_What needs to be done_. The entries below hold a line with "right eye: (1191, 616)" and a line with "neck: (104, 214)". Return those lines and all that lie between them, exactly and only.
Material to process section start
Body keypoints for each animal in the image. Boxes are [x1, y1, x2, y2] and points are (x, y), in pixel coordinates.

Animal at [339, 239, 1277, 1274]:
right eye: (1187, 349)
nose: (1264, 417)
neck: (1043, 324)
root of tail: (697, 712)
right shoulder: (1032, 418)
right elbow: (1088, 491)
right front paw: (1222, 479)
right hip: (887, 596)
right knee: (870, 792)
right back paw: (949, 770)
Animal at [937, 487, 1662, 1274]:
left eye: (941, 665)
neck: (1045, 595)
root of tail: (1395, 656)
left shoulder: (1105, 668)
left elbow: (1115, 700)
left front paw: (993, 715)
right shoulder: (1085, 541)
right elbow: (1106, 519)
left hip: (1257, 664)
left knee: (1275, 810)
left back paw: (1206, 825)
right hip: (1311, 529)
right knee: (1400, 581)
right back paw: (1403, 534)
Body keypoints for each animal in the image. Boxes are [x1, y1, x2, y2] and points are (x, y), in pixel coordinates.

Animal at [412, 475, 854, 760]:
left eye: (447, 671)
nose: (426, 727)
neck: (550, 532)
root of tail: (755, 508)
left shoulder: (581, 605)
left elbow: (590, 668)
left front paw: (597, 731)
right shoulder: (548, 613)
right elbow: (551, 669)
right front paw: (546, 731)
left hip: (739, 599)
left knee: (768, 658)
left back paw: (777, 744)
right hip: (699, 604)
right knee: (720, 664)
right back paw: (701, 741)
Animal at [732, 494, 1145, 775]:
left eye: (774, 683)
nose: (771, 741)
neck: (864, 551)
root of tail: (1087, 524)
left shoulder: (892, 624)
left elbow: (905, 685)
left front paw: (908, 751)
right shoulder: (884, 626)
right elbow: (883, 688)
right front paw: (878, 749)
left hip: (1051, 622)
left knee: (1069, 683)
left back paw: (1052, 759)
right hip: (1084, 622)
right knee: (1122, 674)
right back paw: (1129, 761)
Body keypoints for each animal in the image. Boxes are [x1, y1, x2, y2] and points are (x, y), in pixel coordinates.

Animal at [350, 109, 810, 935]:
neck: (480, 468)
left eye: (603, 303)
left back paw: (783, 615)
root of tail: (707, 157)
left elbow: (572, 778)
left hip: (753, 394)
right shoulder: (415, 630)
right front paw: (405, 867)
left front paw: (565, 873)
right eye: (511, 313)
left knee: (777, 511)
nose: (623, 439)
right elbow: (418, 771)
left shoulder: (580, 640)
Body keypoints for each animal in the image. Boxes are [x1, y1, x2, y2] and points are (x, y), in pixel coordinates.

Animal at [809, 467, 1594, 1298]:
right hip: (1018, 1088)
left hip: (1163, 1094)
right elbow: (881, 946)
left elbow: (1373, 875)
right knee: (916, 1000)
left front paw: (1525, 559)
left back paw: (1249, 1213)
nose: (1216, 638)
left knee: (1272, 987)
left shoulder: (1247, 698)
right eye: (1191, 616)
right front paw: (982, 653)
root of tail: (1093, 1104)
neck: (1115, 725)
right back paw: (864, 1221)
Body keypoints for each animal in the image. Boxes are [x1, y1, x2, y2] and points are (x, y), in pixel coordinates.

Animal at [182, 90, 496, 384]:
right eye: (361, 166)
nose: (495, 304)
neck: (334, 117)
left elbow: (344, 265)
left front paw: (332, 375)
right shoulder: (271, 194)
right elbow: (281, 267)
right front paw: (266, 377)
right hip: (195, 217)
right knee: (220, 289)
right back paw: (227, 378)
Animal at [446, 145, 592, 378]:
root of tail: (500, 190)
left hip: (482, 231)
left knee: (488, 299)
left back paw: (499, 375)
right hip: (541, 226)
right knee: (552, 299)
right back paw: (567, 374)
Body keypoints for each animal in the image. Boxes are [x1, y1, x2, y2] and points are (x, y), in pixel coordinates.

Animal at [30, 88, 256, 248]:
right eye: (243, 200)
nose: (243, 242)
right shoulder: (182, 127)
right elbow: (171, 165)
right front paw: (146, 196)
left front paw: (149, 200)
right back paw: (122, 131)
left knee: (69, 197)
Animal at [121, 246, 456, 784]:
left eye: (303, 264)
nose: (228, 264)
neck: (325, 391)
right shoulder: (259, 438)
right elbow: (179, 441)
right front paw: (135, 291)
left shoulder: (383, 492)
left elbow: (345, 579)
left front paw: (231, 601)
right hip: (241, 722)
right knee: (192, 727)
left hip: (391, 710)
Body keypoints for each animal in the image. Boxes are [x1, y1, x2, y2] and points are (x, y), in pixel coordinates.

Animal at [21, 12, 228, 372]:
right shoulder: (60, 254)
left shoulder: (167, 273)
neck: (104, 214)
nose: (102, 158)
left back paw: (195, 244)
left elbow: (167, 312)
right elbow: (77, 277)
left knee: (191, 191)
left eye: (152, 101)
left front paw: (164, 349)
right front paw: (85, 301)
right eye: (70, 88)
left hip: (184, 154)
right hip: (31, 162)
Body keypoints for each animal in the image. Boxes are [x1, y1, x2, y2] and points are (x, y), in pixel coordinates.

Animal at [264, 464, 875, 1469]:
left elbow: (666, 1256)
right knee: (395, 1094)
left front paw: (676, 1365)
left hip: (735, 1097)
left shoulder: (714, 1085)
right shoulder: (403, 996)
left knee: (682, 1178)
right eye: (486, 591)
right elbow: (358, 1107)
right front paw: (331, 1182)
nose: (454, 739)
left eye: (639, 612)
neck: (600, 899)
Material to process section end
_Answer section_.
right eye: (1191, 616)
right front paw: (982, 653)
root of tail: (1093, 1104)
neck: (1115, 725)
right back paw: (864, 1221)
Body keypoints for each animal in the image. Boxes are [x1, y1, x2, y2] and points are (x, y), in pixel coordinates.

Animal at [182, 90, 496, 384]:
right eye: (361, 166)
nose: (495, 304)
neck: (334, 117)
left elbow: (344, 265)
left front paw: (332, 375)
right shoulder: (271, 194)
right elbow: (281, 267)
right front paw: (266, 377)
right hip: (195, 217)
right knee: (220, 289)
right back paw: (227, 378)
Animal at [446, 145, 592, 378]:
root of tail: (500, 190)
left hip: (482, 231)
left knee: (488, 299)
left back paw: (499, 375)
right hip: (541, 226)
right knee: (552, 299)
right back paw: (567, 374)
Body keypoints for each animal in the image. Boxes are [x1, y1, x2, y2] and points are (x, y), in pixel coordinates.

Animal at [30, 88, 256, 248]:
right eye: (243, 200)
nose: (243, 242)
right shoulder: (182, 127)
right elbow: (171, 165)
right front paw: (146, 196)
left front paw: (149, 200)
right back paw: (122, 131)
left knee: (69, 197)
Animal at [121, 246, 456, 784]:
left eye: (303, 264)
nose: (228, 264)
neck: (325, 391)
right shoulder: (259, 438)
right elbow: (179, 441)
right front paw: (135, 291)
left shoulder: (383, 492)
left elbow: (345, 579)
left front paw: (231, 601)
right hip: (241, 722)
right knee: (192, 727)
left hip: (391, 710)
Body keypoints for each animal in the image. Boxes are [x1, y1, x2, y2] and points are (x, y), in pixel coordinates.

Animal at [21, 12, 228, 372]:
right shoulder: (60, 254)
left shoulder: (167, 273)
neck: (104, 214)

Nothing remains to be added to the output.